### Exercício escrito A
Transcreva sem alterações as linhas da listagem de formas, começando pela linha que contém "green line: moved 3 px right" e seguindo até a linha que contém "gray square: rotated 24 degrees clockwise". Deixe as imagens fora da resposta.

O sonho e a ousadia

Exatos 40 anos separam a vitória de Robinson Faria do sonho do seu pai de ser governador do Rio Grande do Norte. Foi em 1974 que o então empresário Osmundo Faria saiu de Natal para Brasília, informando à família que seria nomeado para o cargo.
O Brasil era comandado pelo general Ernesto Geisel, a quem cabia a nomeação dos governadores. O pai de Robinson era presidente do Bandern e suplente do senador Dinarte Mariz, líder da Arena, que defendia o nome do mossoroense Dix-Huit Rosado.
A indicação de Osmundo para suceder o governador Cortez Pereira fora feita pelo ministro do Exército e seu amigo general Dale Coutinho, que lhe mandou fazer as malas e ir para Brasília, após o porta-voz do Planalto, Petrônio Portela, oficializar o fato.
Na primeira noite no tradicional Hotel Nacional, o empresário dormiu governador, provavelmente sonhando literalmente com a nomeação. Acordou com a notícia da morte do padrinho general e viu a indicação tomar novos rumos na mesa do presidente Geisel.
Ainda no velório de Coutinho, o senador Portela foi procurado pelo também general Golbery do Couto e Silva, aquele que ficaria marcado como o mentor ideológico da redemocratização. Golbery colocou um papelzinho no bolso do paletó do porta-voz.
Lá, no pedaço de papel, estava escrito o nome de Tarcísio Maia, naquele momento histórico residindo no Rio de Janeiro e sem planos políticos a curto prazo. Tarcísio e Golbery eram amigos e tinham encontros fortuitos, por motivos estritamente civis.
O trem da História correu e Osmundo saiu dos trilhos perdendo o vagão do RN para Tarcísio, que iniciou o domínio oligárquico emplacando o primo Lavoisier Maia em seu lugar, que por sua vez nomeou o filho de Tarcísio, José Agripino, prefeito de Natal.
O jovem engenheiro Agripino deixou umas obras que tocava no meio do Maranhão, assumiu a capital potiguar e fez um grande governo, inovador e marcante, se cadastrando para disputar as primeiras eleições diretas para governador, em 1982.
Robinson Faria era um garoto de 23 anos e viu a épica vitória do prefeito contra o mito Aluízio Alves, que retomava os direitos políticos cassados pelo regime militar. Desde a eleição proporcional de 1978, ele já acompanhava as disputas políticas no Estado.
Na eleição seguinte, em 1986, guiado pela visão empreendedora do pai, Robinson estreou como candidato a deputado estadual e venceu. Quatro anos adiante, se reelegeu e um ano depois, 1991, sofreu o duro golpe da morte prematura de Osmundo Faria.
Nos seus dias de luto, muitos foram os palpites de que sua carreira política se enterrara junto com o corpo do pai; mas o que se viu foi sua habilidade e sua ousadia ocuparem espaço, fazendo dele um constante campeão de votos na Assembleia Legislativa.

### Listagem
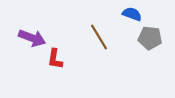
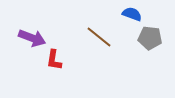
brown line: rotated 20 degrees counterclockwise
red L-shape: moved 1 px left, 1 px down
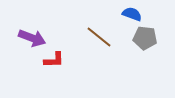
gray pentagon: moved 5 px left
red L-shape: rotated 100 degrees counterclockwise
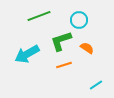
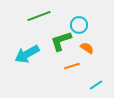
cyan circle: moved 5 px down
orange line: moved 8 px right, 1 px down
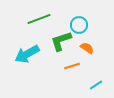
green line: moved 3 px down
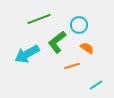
green L-shape: moved 4 px left, 1 px down; rotated 20 degrees counterclockwise
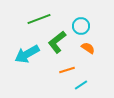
cyan circle: moved 2 px right, 1 px down
orange semicircle: moved 1 px right
orange line: moved 5 px left, 4 px down
cyan line: moved 15 px left
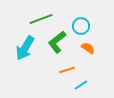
green line: moved 2 px right
cyan arrow: moved 2 px left, 6 px up; rotated 30 degrees counterclockwise
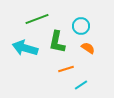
green line: moved 4 px left
green L-shape: rotated 40 degrees counterclockwise
cyan arrow: rotated 75 degrees clockwise
orange line: moved 1 px left, 1 px up
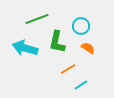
orange line: moved 2 px right; rotated 14 degrees counterclockwise
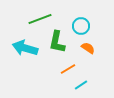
green line: moved 3 px right
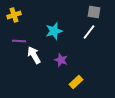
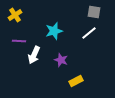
yellow cross: moved 1 px right; rotated 16 degrees counterclockwise
white line: moved 1 px down; rotated 14 degrees clockwise
white arrow: rotated 126 degrees counterclockwise
yellow rectangle: moved 1 px up; rotated 16 degrees clockwise
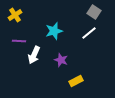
gray square: rotated 24 degrees clockwise
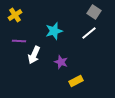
purple star: moved 2 px down
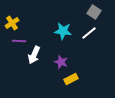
yellow cross: moved 3 px left, 8 px down
cyan star: moved 9 px right; rotated 24 degrees clockwise
yellow rectangle: moved 5 px left, 2 px up
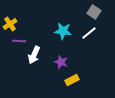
yellow cross: moved 2 px left, 1 px down
yellow rectangle: moved 1 px right, 1 px down
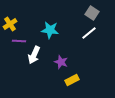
gray square: moved 2 px left, 1 px down
cyan star: moved 13 px left, 1 px up
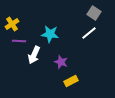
gray square: moved 2 px right
yellow cross: moved 2 px right
cyan star: moved 4 px down
yellow rectangle: moved 1 px left, 1 px down
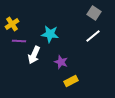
white line: moved 4 px right, 3 px down
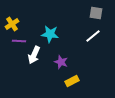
gray square: moved 2 px right; rotated 24 degrees counterclockwise
yellow rectangle: moved 1 px right
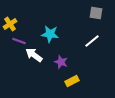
yellow cross: moved 2 px left
white line: moved 1 px left, 5 px down
purple line: rotated 16 degrees clockwise
white arrow: rotated 102 degrees clockwise
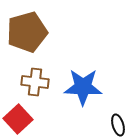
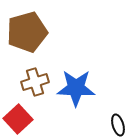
brown cross: rotated 24 degrees counterclockwise
blue star: moved 7 px left, 1 px down
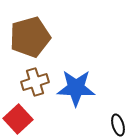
brown pentagon: moved 3 px right, 5 px down
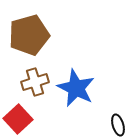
brown pentagon: moved 1 px left, 2 px up
blue star: rotated 24 degrees clockwise
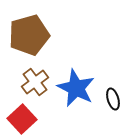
brown cross: rotated 20 degrees counterclockwise
red square: moved 4 px right
black ellipse: moved 5 px left, 26 px up
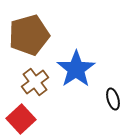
blue star: moved 19 px up; rotated 12 degrees clockwise
red square: moved 1 px left
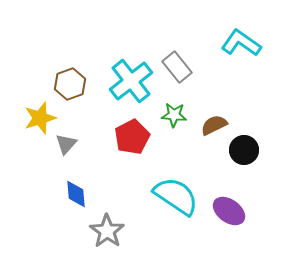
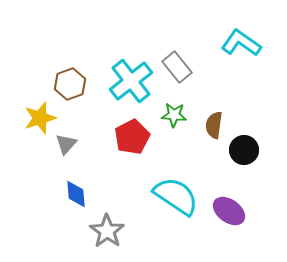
brown semicircle: rotated 56 degrees counterclockwise
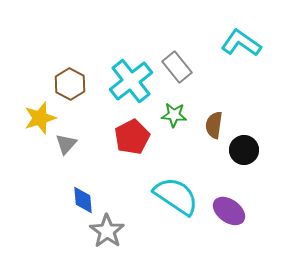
brown hexagon: rotated 12 degrees counterclockwise
blue diamond: moved 7 px right, 6 px down
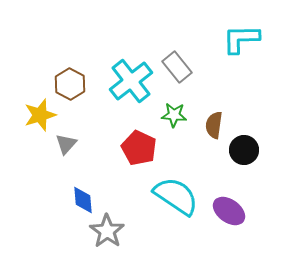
cyan L-shape: moved 4 px up; rotated 36 degrees counterclockwise
yellow star: moved 3 px up
red pentagon: moved 7 px right, 11 px down; rotated 20 degrees counterclockwise
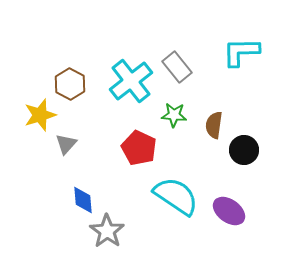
cyan L-shape: moved 13 px down
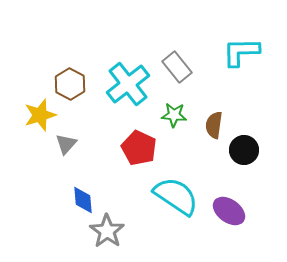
cyan cross: moved 3 px left, 3 px down
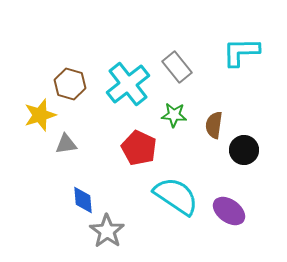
brown hexagon: rotated 12 degrees counterclockwise
gray triangle: rotated 40 degrees clockwise
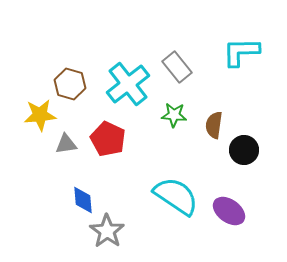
yellow star: rotated 12 degrees clockwise
red pentagon: moved 31 px left, 9 px up
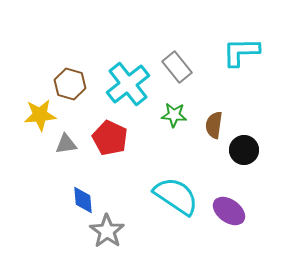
red pentagon: moved 2 px right, 1 px up
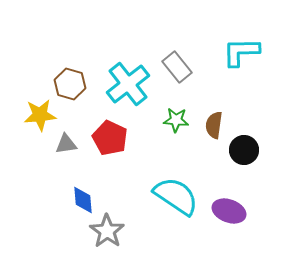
green star: moved 2 px right, 5 px down
purple ellipse: rotated 16 degrees counterclockwise
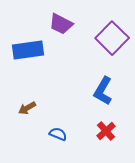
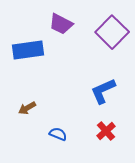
purple square: moved 6 px up
blue L-shape: rotated 36 degrees clockwise
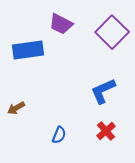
brown arrow: moved 11 px left
blue semicircle: moved 1 px right, 1 px down; rotated 90 degrees clockwise
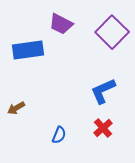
red cross: moved 3 px left, 3 px up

### Exercício escrito B
Segundo o texto sobre Robinson Faria, em que ano Osmundo Faria saiu de Natal para Brasília?

### Resposta correta A
green line: moved 3 px right
yellow cross: moved 1 px right; rotated 16 degrees counterclockwise
white line: moved 1 px down; rotated 14 degrees clockwise
white arrow: rotated 126 degrees counterclockwise
yellow rectangle: moved 1 px up; rotated 16 degrees clockwise
gray square: rotated 24 degrees clockwise

### Resposta correta B
Em 1974.